В. В. Воровский. Фельетоны
Издательство Академии наук СССР, Москва, 1960
За подъемом было "успокоение", за успокоением упадок, и упадок этот был настолько глубок, что наша общественность уже несколько лет барахтается в грязи.
Самым характерным фактом этого реакционного декаданса является какая-то повальная атрофия нравственного чувства. "Порвалась связь времен". Все то, что прежде являлось сдерживающим Моментом в жизни и деятельности даже наиболее слабых и неустойчивых людей, то моральное "нечто", которое трудно формулировать, какая-то смесь чувства самоуважения и страха ответственности, нравственного долга и боязни общественного мнения,- все это куда-то ухнуло, распылилось, как будто в мутной воде периода "успокоения" растворились клейкие, связующие частицы общественной совести.
"Если бога нет, тогда все можно",- говорит Иван Карамазов. Вот этого-то бога,- но не внешнего, принудительного, а внутреннего, своего, того, чье царство внутри нас, утратили наши современники.
С виду кажется, что все те внешние и внутренние императивы, которые оказывали сдерживающее влияние на "дьявола внутри нас", остались во всей своей силе и красе, пожалуй, даже укрепились и усилились. Карающая десница закона бьет теперь сильнее, чем прежде; общественное мнение как-никак получило больше возможности воздействия, например, путем печати; религиозные начала долга проповедуются в нем с такой настойчивостью, что подчас трудно бывает отличить моральную обязанность от обязательных постановлений; и все же современный россиянин придерживается того взгляда, что "все можно".
Особенно ярко и характерно сказался наш общественный декаданс в двух явлениях, группирующихся на двух полюсах жизни: в хищениях и в провокации. Я имею здесь в виду не профессиональную провокацию Заварницких, Азефов и пр<очих>, а тот разврат, который поселился в известных кругах общества и одно время заставлял всякого человека оглядываться боязливо даже на близких ему людей. Сейчас мы несколько оправились от этого чувства. Но еще не так давно чуть не вся неофициальная Россия была одержима своеобразной провокаторофобией, доходившей подчас до маниачества. Предательство и продажность захватывали даже таких лиц, которые, казалось, были прочно забронированы своей многолетней работой, именем, общим уважением. Были моменты, когда страшно становилось за завтрашний день; кого еще разоблачит он, какое новое предательство принесет еще, до какого падения доведет выбитое из колеи общество, бессильное спаять себя нравственным началом.

§ Задания
1 > Перескажите списком абзац отрывка о нравственном упадке, который начинается словами «С виду кажется». Основные факты нужно сохранить.
2 > Что могло бы идти дальше в отрывке о нравственном упадке общества после его последней фразы? Напишите продолжение.

§ Исходные материалы
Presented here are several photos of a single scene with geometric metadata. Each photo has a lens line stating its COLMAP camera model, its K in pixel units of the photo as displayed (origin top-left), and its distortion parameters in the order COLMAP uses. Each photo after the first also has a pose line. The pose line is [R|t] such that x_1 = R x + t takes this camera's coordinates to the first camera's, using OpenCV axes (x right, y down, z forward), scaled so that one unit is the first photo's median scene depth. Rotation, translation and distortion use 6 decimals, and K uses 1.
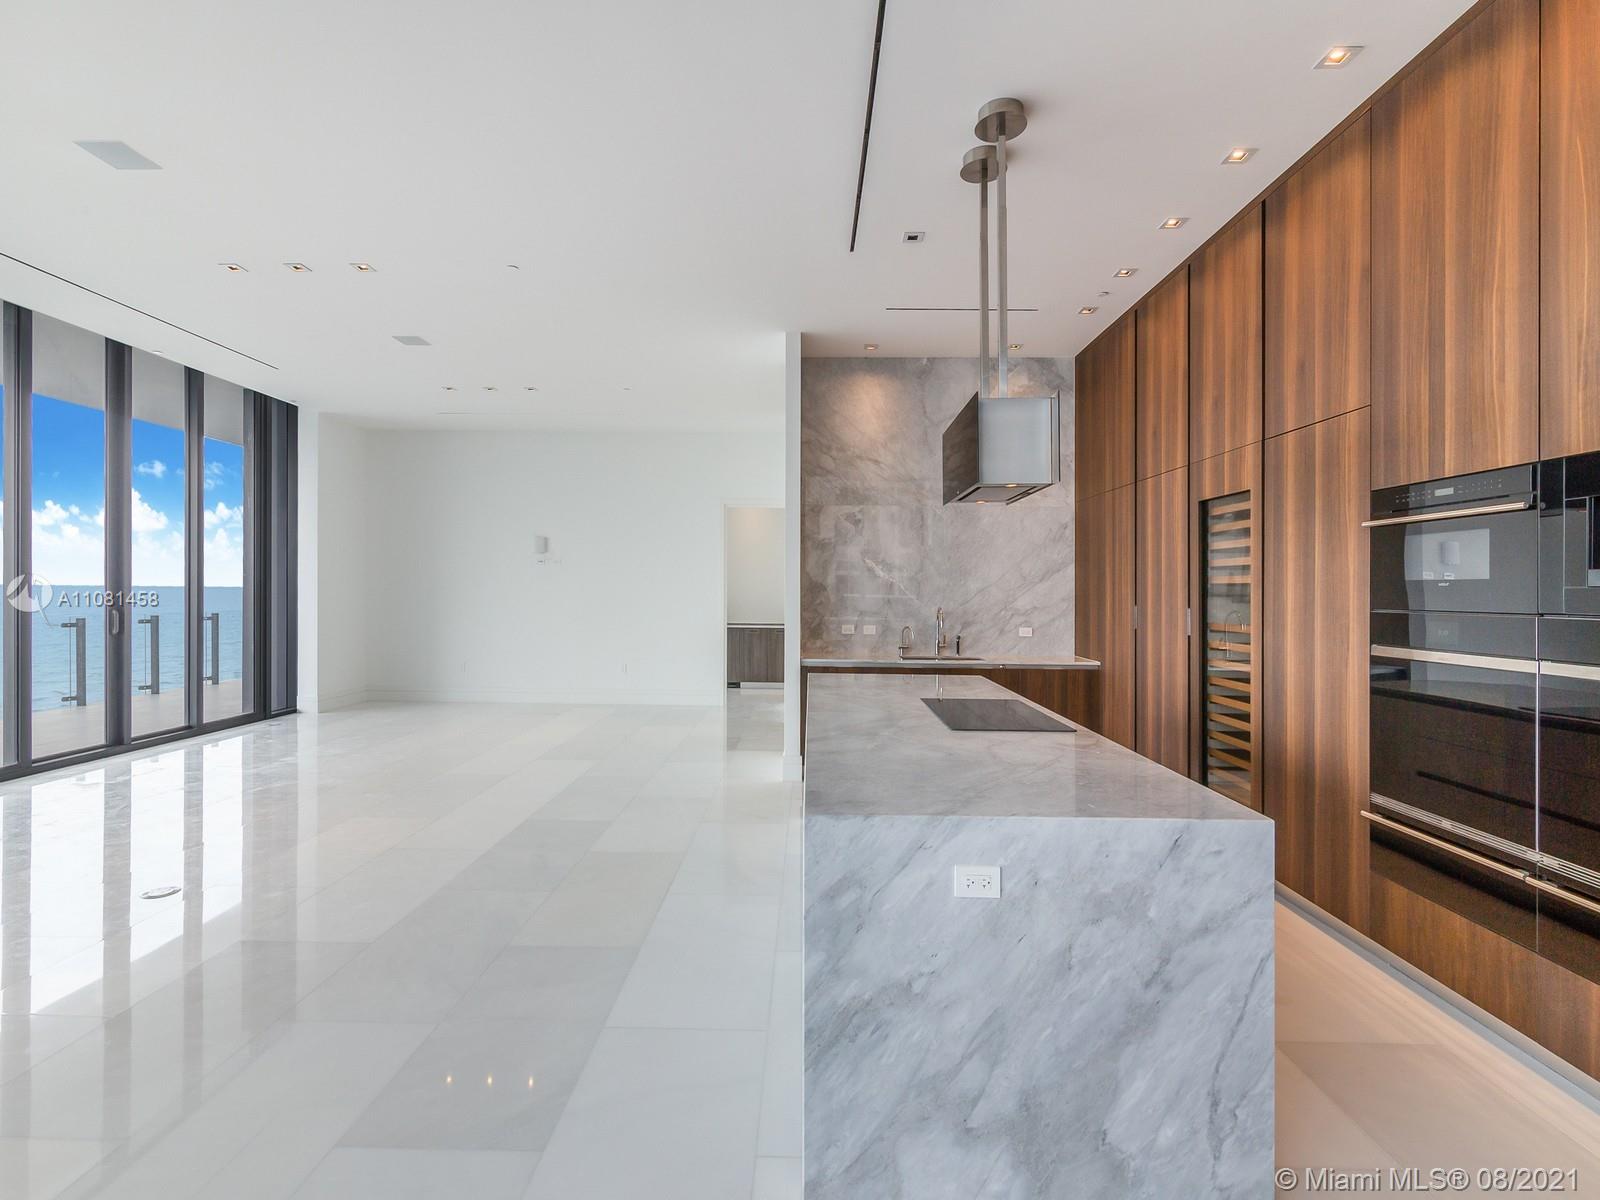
lens RADIAL K [[743.7, 0, 806.5], [0, 743.7, 599.2], [0, 0, 1]] dist [0.000890, -0.001405]
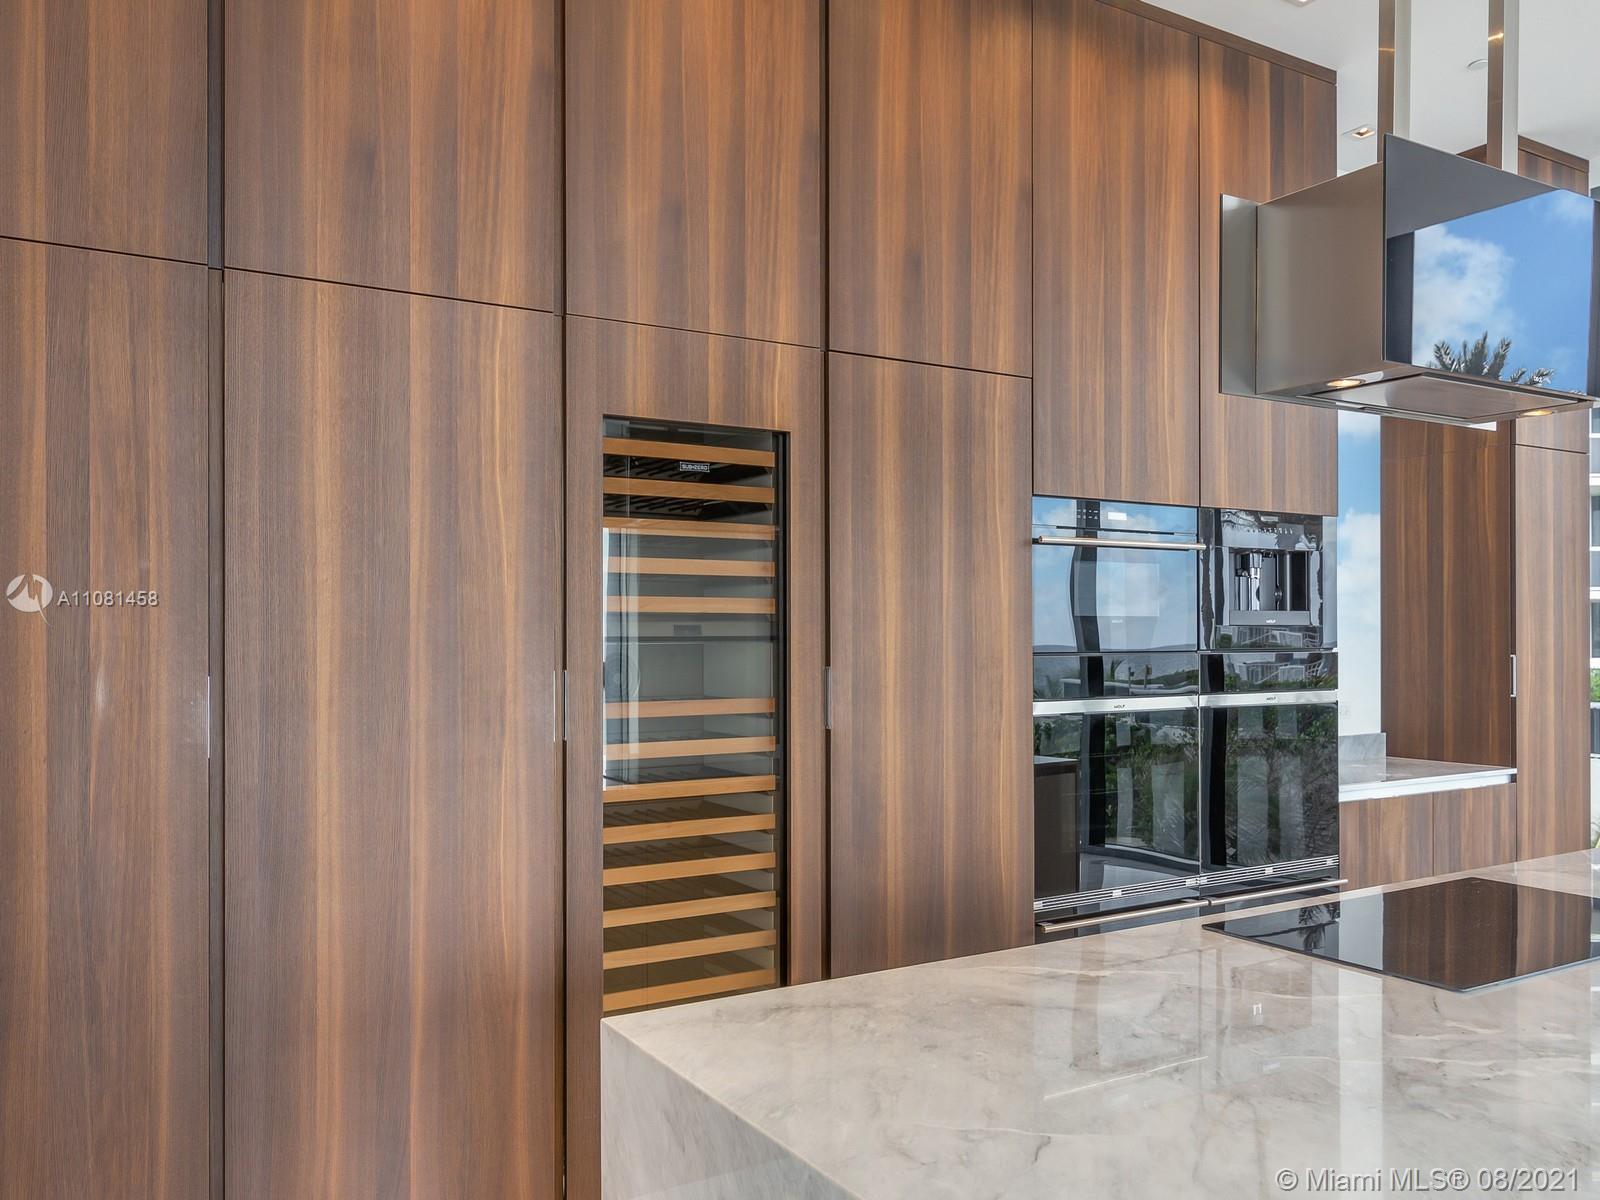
lens RADIAL K [[1017.6, 0, 784.2], [0, 1017.6, 629.3], [0, 0, 1]] dist [-0.003370, 0.004442]
pose [[-0.442367, -0.005895, 0.896815, -0.022935], [0.007612, 0.999918, 0.010327, -0.012286], [-0.896802, 0.011395, -0.442286, 0.879713]]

§ Ответы
1 >
- Внешне все императивы, сдерживавшие «дьявола внутри нас», будто бы сохранились и даже укрепились.
- Закон карает сильнее, чем прежде.
- У общественного мнения стало больше возможностей влиять, например через печать.
- Религиозные начала долга проповедуются так настойчиво, что моральную обязанность порой трудно отличить от обязательных постановлений.
- И все же современный россиянин держится взгляда, что «все можно».

2 >
И в то время, как на одном полюсе шла эта дикая вакханалия продажи оптом и в розницу человеческой совести, на другом полюсе шла такая же адская пляска разгула и разврата, приведшая длинный хоровод хищников и грабителей на скамью подсудимых. Здесь также едкая атмосфера эпохи "après nous le déluge" {После нас - хоть потоп (франц.).} вытравила всякое нравственное чувство, самоуважение, совесть. Красть, грабить, учинять подлоги, вымогать - стало самым обыденным, будничным явлением. Присмотритесь только к этим процессам интендантов, военных инженеров, путейцев и пр<очих>, и вас поразит та простота и легкость, с которой люди идут на преступление.
Спору нет, лихоимство и вымогательство издавна терзали русскую жизнь, они стали своего рода бытовым явлением, национальной чертой, воплощены в яркие образы литературой. Но если вы присмотритесь, кто и как брал прежде и кто и как берет теперь, то увидите целый перелом. Прежде взятки брал профессиональный взяточник, растрату делал или запутавшийся человек или просто вор, подлогами занимался уголовный тип. И делал он это шито и крыто, пряча концы, избегая недреманного ока. А теперь - теперь на скамью подсудимых садятся мирные люди, совершенно непохожие на криминальные типы Ферри и Ломброзо1, средние обыватели в мундирах и не в мундирах, общественные деятели, сплошь да рядом "милые" люди, с которыми мы встречались в обществе, ни на минуту не подозревая,, что они способны на хищения и растраты.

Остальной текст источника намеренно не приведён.